SCHWERPUNKTE
Gesichter der Großstadt
Unsere unauffälligen Alltags‑Begleiter
Mit Großstädten werden die Anonymität des Einzelnen als auch unpersönliche Menschenmassen verbunden. Mit Hilfe der Kunst geht es auch anders. Hier eine kleine Auswahl jener alltäglichen Begleiter, die so oder ähnlich auch an zahlreichen anderen Orten zu finden sind.

Der französische Philosoph und Medientheoretiker Jean Baudrillard gilt als einer der ersten, die sich intensiv mit dem Phänomen der Graffitis im öffentlichen Raum beschäftigt haben. Ende der 1970er Jahre veröffentlichte der studierte Germanist sein Buch Kool Killer oder Der Aufstand der Zeichen
, in dem er sich am Beispiel der Graffitis anden New Yorker U-Bahnen mit einem Massenphänomen seiner Zeit auseinandersetzte. Das große Echo auf diese Veröffentlichung brachte Baudrillard, der sich auch intensiv mit der Fotografie beschäftigte, viel Zustimmung als auch viel Kritik. Heute zählen seine Werke zu den Standardschriften postmodernen Denkens.

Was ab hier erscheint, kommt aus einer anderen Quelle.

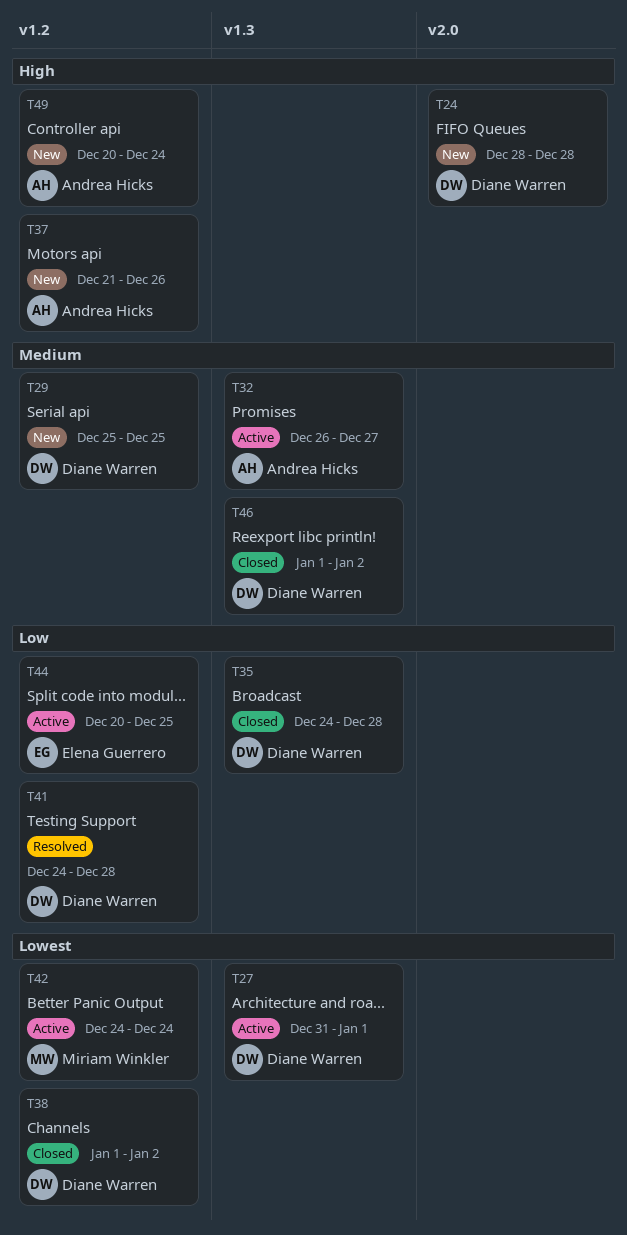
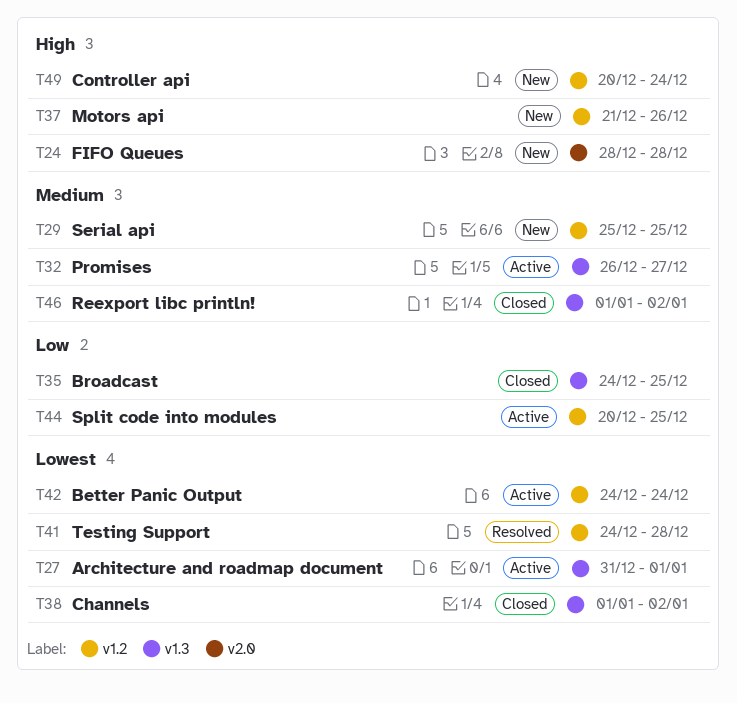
T35, due: Dec 28 -> Dec 25
T38, label: v1.2 -> v1.3
T41, priority: Low -> Lowest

Alles ist nur ein Austausch von Zeichen
Die Stadt, Vertreterin des Urbanen schlechthin, ist für Baudrillard zugleich ein neutralisierter und homogenisierter Zeit-Raum. Dieser homogene Raum wiederum ist zerstückelt durch distinktive Zeichen, die versuchen, sich gegenseitig zu überbieten. Es ist eine sinnentleerende Verzweigung der Zeichen oder Codes, die für eine symbolische Zerstörung gesellschaftlicher Verhältnisse steht. Dadurch ist die moderne Stadt vorrangig ein Ort der Exekution der Zeichen. Ein Entkommen aus dieser Logik der Zeichen gibt es für Baudrillard nicht, indem man neue Bedeutungen produziere, sondern nur, indem man leere Zeichen setze. Das Paradebeispiel dafür sind für ihn die Schriftzüge und Tags der Graffitis. Diese durch keinen Sinn aufgefüllten Zeichen seien das einzig verbliebene Wahre
. In ihrer Bedeutungslosigkeit würden sie die vorherrschende Sinnlosigkeit beschleunigen und radikalisieren.
Sinnenleere und Einmischung
Die Städte unserer Tage sind also vor allem eine Erscheinung aus Zeichen, Medien und Codes. Im Mittelpunkt steht die Bedeutungslosigkeit der allgegenwärtigen Zeichen: Sie sind jeweils nur Kopien, die in die Realität geworfen wurden. Nach Baudrillard widerstehen sie jeder Interpretation, jeder Konnotation, und sie denotieren nichts und niemanden, weder Denotation noch Konnotation
. Als nicht bezeichenbare und leere Signifikanten brechen sie ein in die Sphäre der sinnerfüllten Zeichen der Städte. Mit ihrer bloßen Präsenz lösen diese Zeichen Sinnzusammenhänge auf und brechen ebenfalls aus der gewohnten Beziehung zwischen Sendern und Empfängern heraus, denn sie vermitteln keine Botschaft. Graffitis sind für Baudrillard eine Auflehnung gegen bürgerliche Identität und Anonymität, da sie dem Monopol der Zeichen ihre eigenen leeren Zeichen entgegensetzen. Ob Botschaft, leere Zeichen oder Bedeutungslosigkeit: Nett anzuschauen ist die kleine Auswahl an Stadtgesichtern auf ZeitBrüche allemal, wenngleich sie vielleicht eher Ausnahme als Regel sein könnte.